A week after the tragic suicide of Yasaman Shirani, a young obstetrics resident at Tehran University of Medical Sciences, Iran’s medical community remains in deep grief and disbelief. Yasaman, who spent most of her residency at Ziaian Hospital, ended her life on October 22, an event that has reignited public debate over the systemic cruelty and exploitation of medical residents under Iran’s healthcare regime.
According to the state-run daily Shargh, Yasaman’s friends and colleagues are still unable to accept her absence. But her death has unleashed a far broader conversation about the psychological breakdown, relentless work pressures, and dehumanizing structure of residency programs in Iran — programs that many say function less as education and more as institutionalized servitude.
Friends described Yasaman as deeply passionate about her field and hopeful for the day she would open her own clinic. Yet as one colleague told Shargh, “the pressure a resident faces demands superhuman endurance; when that limit breaks, collapse is inevitable.”
A System Built on Exploitation and Humiliation
Residents in Iran’s hospitals work grueling shifts — often 36 hours or longer without rest — for meager pay, while enduring verbal abuse and humiliation from senior physicians. Many describe a toxic culture where fatigue, fear, and shame are normalized and any sign of vulnerability is treated as weakness.
Medical professionals say that psychological exhaustion, emotional abuse, and economic deprivation are not isolated incidents but embedded features of the system. As Shargh noted, suicides among residents are only the visible part of a much larger crisis; numerous suicide attempts go unreported or are deliberately silenced by hospital administrators.
A physician interviewed by the newspaper warned about a growing “residency phobia” among medical students — a fear so widespread that many young doctors now see emigration as their only escape. “Iran’s hospital system is built on exploiting residents, not educating them,” he said bluntly.
Global Alarm and The Lancet’s Warning
The internationally respected medical journal The Lancet, which has been published since the 19th century, devoted its June 2024 issue to a report on the rising suicide rate among Iranian medical residents.

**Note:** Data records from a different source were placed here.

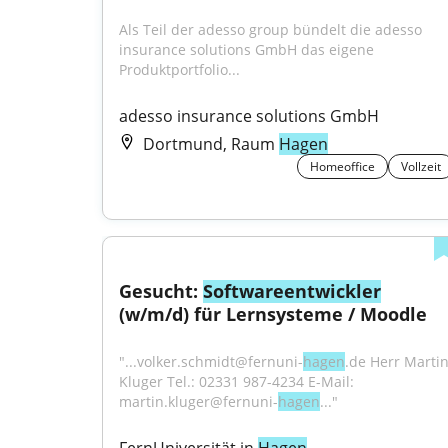
Als Teil der adesso group bündelt die adesso 
insurance solutions GmbH das eigene 
Produktportfolio...
adesso insurance solutions GmbH
Dortmund, Raum
Hagen
Homeoffice
Vollzeit
Gesucht: 
Softwareentwickler
(w/m/d) für Lernsysteme / Moodle
"...volker.schmidt@fernuni-
hagen
.de Herr Martin
Kluger Tel.: 02331 987-4234 E-Mail: 
martin.kluger@fernuni-
hagen
..."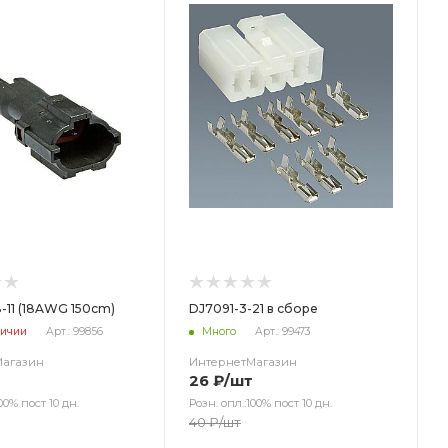
8-11 (18AWG 150cm)
DJ7091-3-21 в сборе
личии
Арт.: 99856
Много
Арт.: 99473
Магазин
ИнтернетМагазин
26
₽
/шт
00% пост 10 дн.
Розн. опл.:100% пост 10 дн.
40
₽
/шт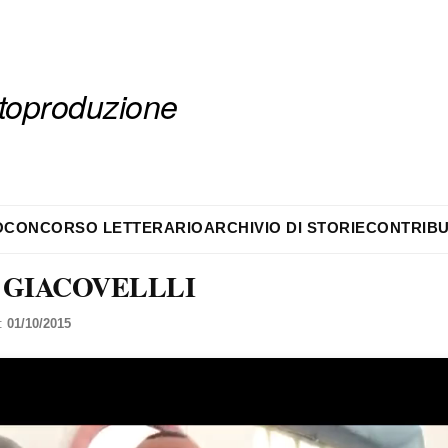
autoproduzione
O
CONCORSO LETTERARIO
ARCHIVIO DI STORIE
CONTRIBU
 GIACOVELLLI
l:
01/10/2015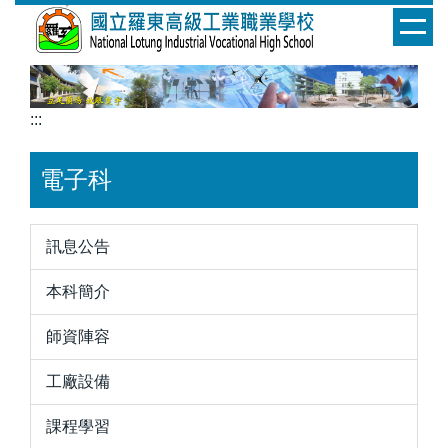
跳
到
主
要
內
:::
容
區
電子科
訊息公告
本科簡介
師資陣容
工廠設備
課程學習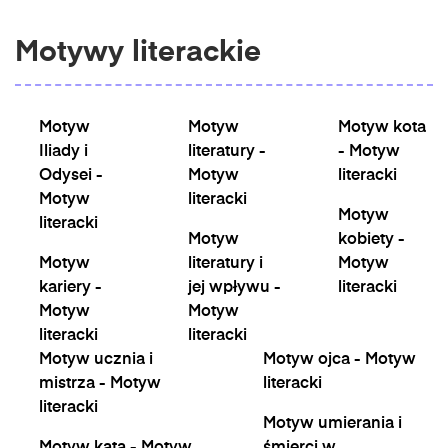
Motywy literackie
Motyw
Motyw
Motyw kota
Iliady i
literatury -
- Motyw
Odysei -
Motyw
literacki
Motyw
literacki
Motyw
literacki
Motyw
kobiety -
Motyw
literatury i
Motyw
kariery -
jej wpływu -
literacki
Motyw
Motyw
literacki
literacki
Motyw ucznia i
Motyw ojca - Motyw
mistrza - Motyw
literacki
literacki
Motyw umierania i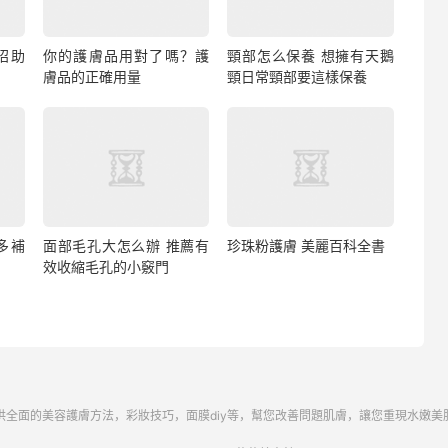
招助
你的護膚品用對了嗎？護
頸部怎么保養 想擁有天鵝
膚品的正確用量
頸日常頸部要這樣保養
多補
面部毛孔大怎么辦 推薦有
珍珠粉護膚 美麗百科全書
效收縮毛孔的小竅門
供全面的美容護膚方法，彩妝技巧，面膜diy等，幫您改善問題肌膚，讓您重現水嫩美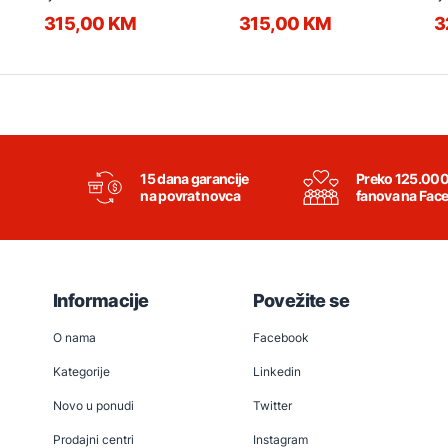
315,00 KM
315,00 KM
3
15 dana garancije
Preko 125.00
na povrat novca
fanova na Fac
Informacije
Povežite se
O nama
Facebook
Kategorije
Linkedin
Novo u ponudi
Twitter
Prodajni centri
Instagram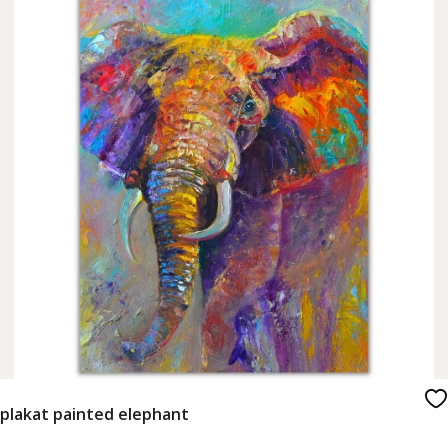
plakat painted elephant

The report noted that suicide among physicians worldwide is already alarmingly high — 2.5 to 5 percent of doctors experience suicidal thoughts during their careers, far exceeding the global average. But the section on Iran was particularly disturbing: suicide among residents has become a structural crisis.
According to domestic studies, 34 percent of Iranian medical residents have suicidal ideation, while The Lancet estimated that around 13 residents die by suicide in Iran each year. The report identified a combination of excessive workloads, long shifts, low pay, compulsory service in underfunded state hospitals, and a vicious cycle of hierarchical humiliation and hostility as key drivers of this tragic trend.
A Social Tragedy Beyond Medicine
One of Yasaman’s close friends told Shargh that “many residents have already attempted suicide multiple times. This is not just a healthcare problem; it’s a social disaster.”
A nurse who worked alongside Yasaman said, “We see people who seem to have everything — talent, dedication, promise — yet perfectionism, social pressure, and a system that treats humans as tools push them to the brink.”
Another physician recounted how his daughter’s colleague attempted suicide after being publicly humiliated by a supervising professor. “When someone has been on duty for 36 hours straight, neither their body nor their mind can function,” he said. “But the entire system thrives on humiliation and pressure. It turns life into hell for residents.”
The Regime’s Responsibility
This deepening crisis, medical professionals argue, is not merely the failure of hospital management — it is the direct consequence of a regime that has systematically eroded the dignity, morale, and mental health of its professionals. Years of underfunding, corruption, and authoritarian control have turned Iran’s once-proud medical sector into a space of coercion and despair.
What was once a symbol of public service and national pride — the Iranian doctor — has now become a portrait of exhaustion, disillusionment, and fear. Under this regime, even the healers of society find themselves in need of healing — and far too often, beyond saving.